My mother has borne the loss very bravely. She is not very well and cannot move about without help.
We have made no plans for the future yet & we are not sure whether we will stay in this house.
We shall be very glad to see [] anything that you write for the American papers, & my mother has no objection to your using any of my father’s letters.
You will be interested to know that we are collecting material for a new book of Letters and Reminiscences of A. R. Wallace"3 which is to fill in the gaps in "My Life" and deal with the more personal & human side of his character -- the scientific side has been done enough.
The book will be written by Mr James Marchant who is an experienced biographer & well up in all father’s work. [] I was going to ask if you would lend us any letters you may have -- or better still -- copies of them? We will gladly bear the cost of copying them. If you will do so will you mark any passages you have already published? Any reminiscences you could jot down -- amusing or characteristic -- would be greatly appreciated.
This book would be published in England first & published in [the] U.S.A. later.
We naturally wish to keep all original mattes for this book so it may be difficult to supply you with any photos -- if we have any --; all that part of the matter is in Mr Marchant’s hands as he is []4 responsible to the publishers (Cassel & Co.) for making a good and original book.
We are rather in Mr Marchant’s hands in this matter -- so I will ask him about it, & let you know.
I enclose a circular we have just received for distribution amongst our friends who may be interested.

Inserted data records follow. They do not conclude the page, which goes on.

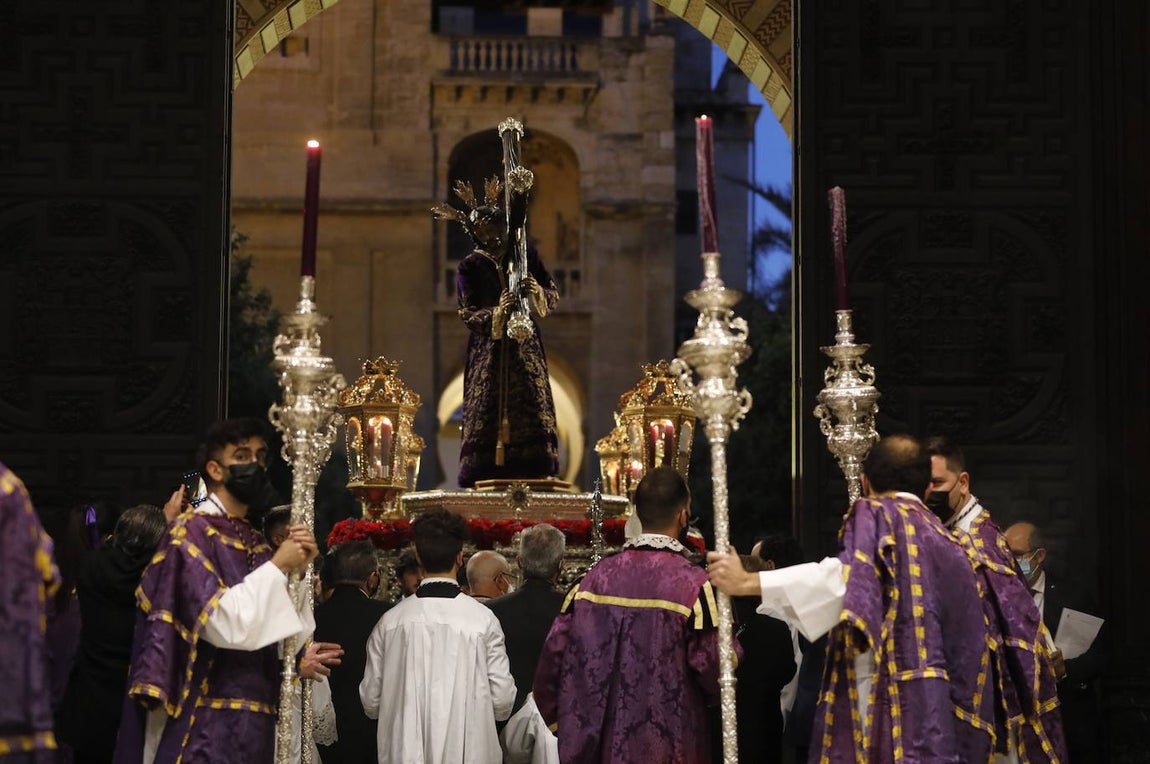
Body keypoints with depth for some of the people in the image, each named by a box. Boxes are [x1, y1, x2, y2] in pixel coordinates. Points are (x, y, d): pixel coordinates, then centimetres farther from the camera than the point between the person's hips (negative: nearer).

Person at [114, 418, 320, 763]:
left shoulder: (256, 543, 16)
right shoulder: (191, 530, -6)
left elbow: (283, 638, 11)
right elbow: (220, 623, -17)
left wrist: (298, 571, -1)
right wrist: (277, 567, -9)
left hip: (255, 720, 7)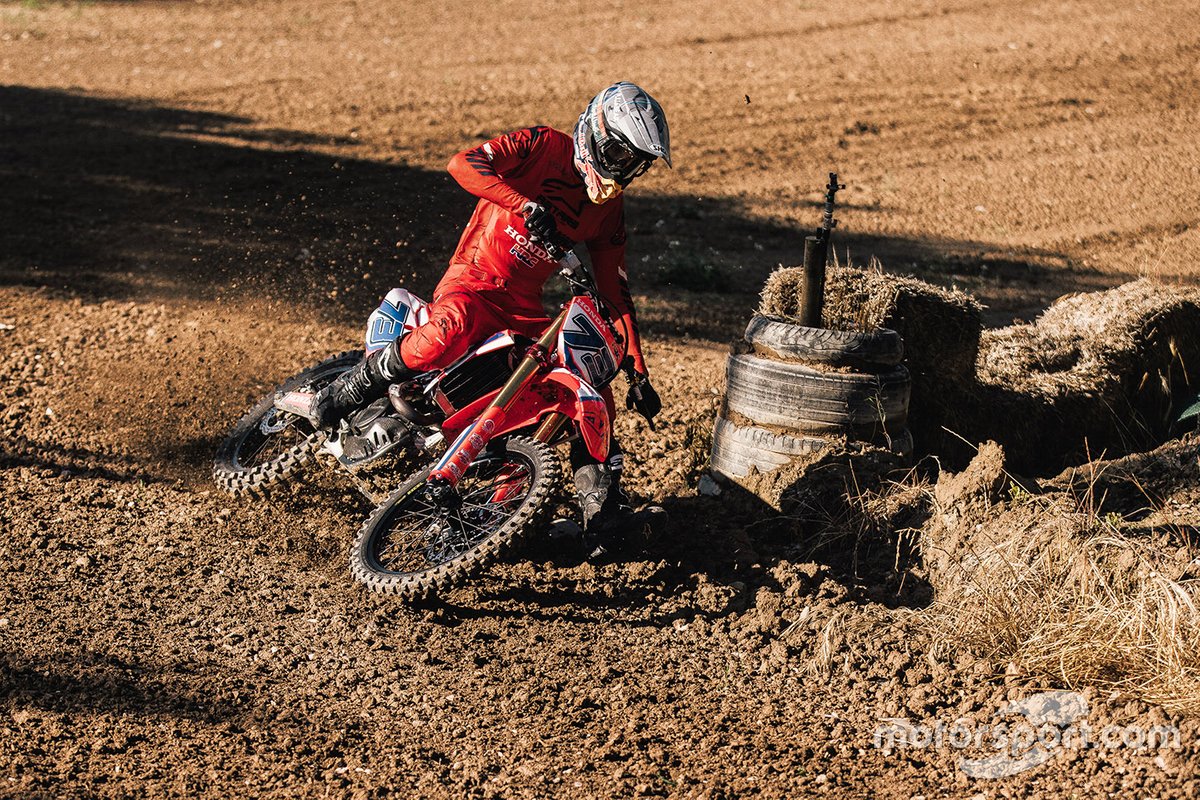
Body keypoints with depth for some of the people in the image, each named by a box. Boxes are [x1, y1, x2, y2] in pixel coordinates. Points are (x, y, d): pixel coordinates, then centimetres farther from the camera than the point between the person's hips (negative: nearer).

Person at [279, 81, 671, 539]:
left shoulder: (609, 208, 10)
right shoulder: (543, 146, -6)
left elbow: (615, 291, 13)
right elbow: (463, 164, -22)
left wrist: (639, 372, 8)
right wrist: (528, 205, -33)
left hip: (525, 308, 6)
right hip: (473, 280, -6)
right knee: (451, 332, -38)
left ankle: (601, 497, 8)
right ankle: (355, 389, -18)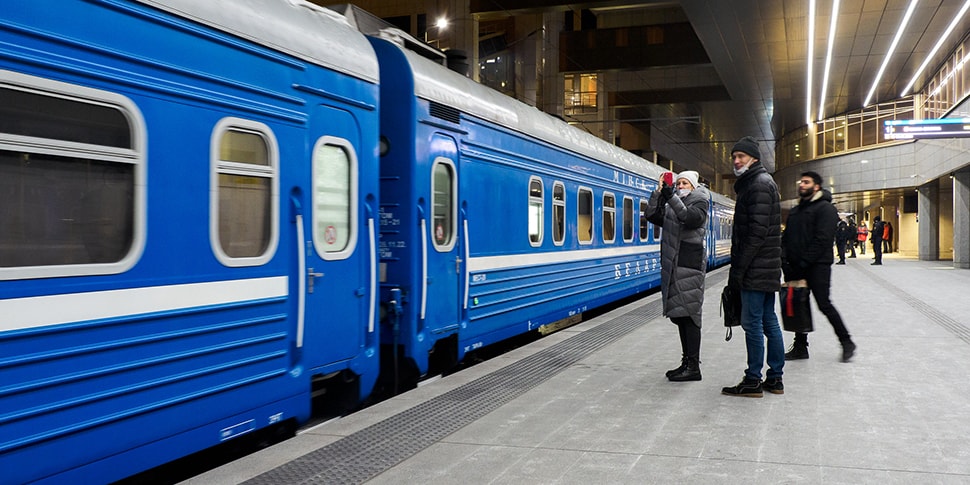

You will like to know what is [] proposed. It is an a[m]bitious scheme & I hope some of it, at any rate, will be completed.
My mother sends her kindest regards to Mrs Cockerell & yourself in which my sister and I join.
Yours very truly | W.G.Wallace [signature]
1. Theodore Dru Alison Cockerell (1866 - 1948). American zoologist.
2. William Greenell Wallace enumerates the top of this and each subsequent page with the respective page number.
3. Alfred Russel Wallace : Letters and Reminiscences, by James Marchant, published in two volumes by Cassell, 1916.
4. For the fifth page William Wallace uses a sheet of paper with the embossed Old Orchard letterhead. The letterhead is striked-out by ARW’s son.
Please note that work on this transcript is not yet complete. Users are advised to study electronic image(s) of this document, if available.